**What you need to do**
Would you output the lines from the one containing "nginx-reuseport/1.21.1" through the final line of the entries, exactly and with pictures omitted?

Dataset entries

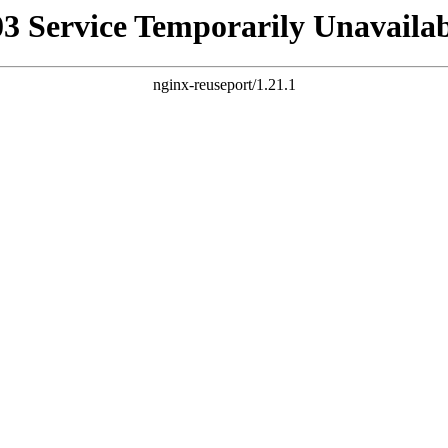
03 Service Temporarily Unavailab
nginx-reuseport/1.21.1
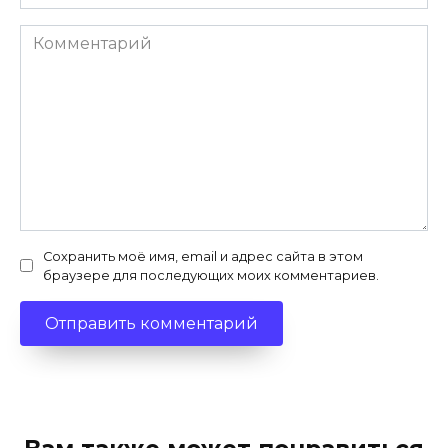
Комментарий
Сохранить моё имя, email и адрес сайта в этом
браузере для последующих моих комментариев.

**Task output**
nginx-reuseport/1.21.1
Комментарий
Сохранить моё имя, email и адрес сайта в этом
браузере для последующих моих комментариев.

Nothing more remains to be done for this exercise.